_Problem statement_: Pull each line with the string "shoulder" from the entries.

_Supplied entries_:

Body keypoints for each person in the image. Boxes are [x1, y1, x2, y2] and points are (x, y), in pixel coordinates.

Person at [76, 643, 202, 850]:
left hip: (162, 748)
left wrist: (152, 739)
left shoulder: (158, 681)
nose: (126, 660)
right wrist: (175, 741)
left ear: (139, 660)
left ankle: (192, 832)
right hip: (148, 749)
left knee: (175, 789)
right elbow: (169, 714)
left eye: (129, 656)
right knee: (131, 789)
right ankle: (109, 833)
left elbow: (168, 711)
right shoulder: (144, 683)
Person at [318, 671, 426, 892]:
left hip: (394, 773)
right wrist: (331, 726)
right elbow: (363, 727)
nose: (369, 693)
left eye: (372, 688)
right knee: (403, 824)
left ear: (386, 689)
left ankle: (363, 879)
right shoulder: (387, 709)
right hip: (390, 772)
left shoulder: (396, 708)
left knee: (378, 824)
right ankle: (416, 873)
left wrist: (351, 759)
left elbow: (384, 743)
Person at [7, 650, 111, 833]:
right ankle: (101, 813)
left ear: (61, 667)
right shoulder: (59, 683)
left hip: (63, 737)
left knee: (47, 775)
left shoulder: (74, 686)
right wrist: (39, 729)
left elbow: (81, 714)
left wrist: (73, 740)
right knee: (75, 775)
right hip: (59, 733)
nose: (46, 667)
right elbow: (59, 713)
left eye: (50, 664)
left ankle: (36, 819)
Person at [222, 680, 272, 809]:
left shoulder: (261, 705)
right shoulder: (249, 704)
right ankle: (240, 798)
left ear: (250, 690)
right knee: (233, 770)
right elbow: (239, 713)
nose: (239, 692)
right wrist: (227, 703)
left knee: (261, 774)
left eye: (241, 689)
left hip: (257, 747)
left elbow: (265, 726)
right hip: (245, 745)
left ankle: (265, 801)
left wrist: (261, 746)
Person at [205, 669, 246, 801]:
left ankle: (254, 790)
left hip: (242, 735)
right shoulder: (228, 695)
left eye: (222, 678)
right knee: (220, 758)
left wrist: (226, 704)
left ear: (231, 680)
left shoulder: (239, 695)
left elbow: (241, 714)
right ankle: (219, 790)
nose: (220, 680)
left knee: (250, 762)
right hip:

_Problem solution_:
left shoulder: (158, 681)
right shoulder: (144, 683)
right shoulder: (387, 709)
left shoulder: (396, 708)
right shoulder: (59, 683)
left shoulder: (74, 686)
left shoulder: (261, 705)
right shoulder: (249, 704)
right shoulder: (228, 695)
left shoulder: (239, 695)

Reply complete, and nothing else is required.